Because the proper relationship between sidewalks and feet is for sidewalks to follow where feet want to go.

I thought of this recently when I stayed overnight in a motel in Fort Frances, Canada. In the morning, I went down to the breakfast room to make waffles in those great waffle irons they have at motels like this.

But the waffle iron this time was a bit different from the ones I usually see when my wife and I stay at Drury Inns. I read the instructions sheet posted on the wall above the iron, poured in the batter, turned the handle, and waited for the bell to ring when it was done.

When the bell rang I returned to the waffle iron and opened it to find a sticky mess. A young lady who worked in the breakfast room showed up and said, “Oh, yeah, you have to spray it with cooking oil before you put in the batter.” She started scraping the mess out of the waffle grid with a tool they kept there just for that purpose.

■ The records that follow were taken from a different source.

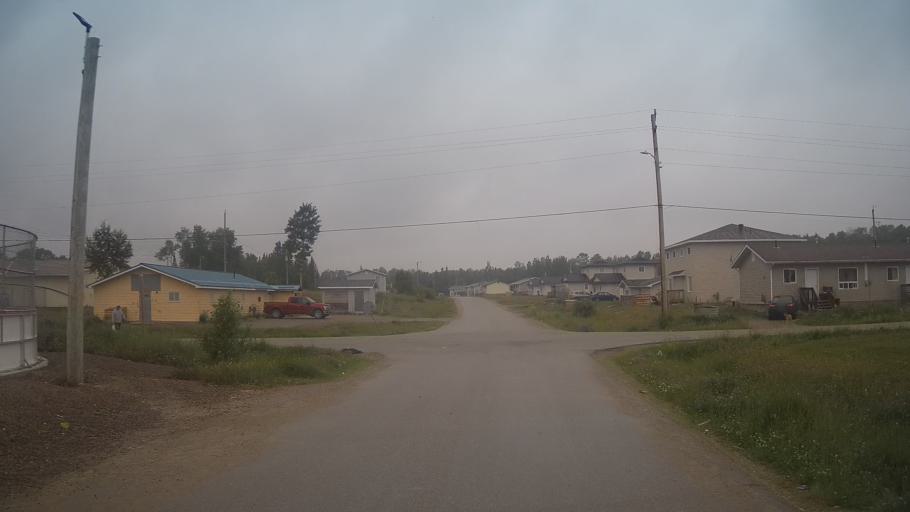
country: CA
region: Ontario
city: Greenstone
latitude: 49.7864
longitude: -86.5719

I flushed with embarrassment, feeling like an idiot. It’s people like me that cause instruction manuals to be written the size of novels for every gadget you’ll ever buy: “If your electric appliance fails to work, check to see that you have first plugged it in to an electric outlet…Do not test the heat of your toaster with your tongue…Curling irons are for external use only.”

But nowhere on that waffle iron’s instruction sheet did it say anything about cooking oil.

“You know,” I said to the young lady, “my wife and I have stayed at Drury Inns many times where they have waffle irons just like this, and we’ve never had to use oil spray to get the thing to work.”

It was the kind of thing you say to restore your dignity and establish the fact that you didn’t just get off the boat from some third-world country where waffles are made over fires of smoldering animal dung.

“Yeah, I know,” the girl said. “But our waffle irons don’t have a no-stick coating, like they do at Drury. You’re not the first to do that. I have to clean out this thing several times every day.”

“Well, do you have a pen? Why don’t we just jot in a little note on the instructions to tell people to spray it first?”

The girl was horrified. “Oh, no,” she said. “The company won’t let us change their signs in any way.”

“Really?” I said. “The corporate suits on the 30th floor of some office building in Montreal or Winnipeg would rather pay you every day for your needless cleanup time, instead of letting you jot a note to fix the problem? Or even—god forbid—for them to take the time to print up a more accurate sign?”

“Yeah, I guess,” she said with a shrug. “My manager has told them time and again. But they won’t let us change the sign.”

Who knows—maybe it’s cheaper to pay minimum wage for a girl to clean up four or five times a day, rather than spring for the cost to print up signs and send them out to a nation full of corporate waffle irons.

Or maybe that hotel chain simply had a CEO with no respect for the opinions of the boots on the ground. How could a simple working girl—or her manager, for that matter—know more about what’s best for business than a high-ranking executive on the 30th floor? Besides, reprinting a sign might seem like an admission of error. Best to leave it alone.

I finally got the waffle I hungered for, though it took me a lot longer than I hoped it might, and my ears flushed red the whole time I waited for that poor girl to clean up my mess.

And when I checked out and carried my luggage to the car, I took a short cut across the lawn on my way to the parking lot—right past the big sign that said, “Keep off the grass.”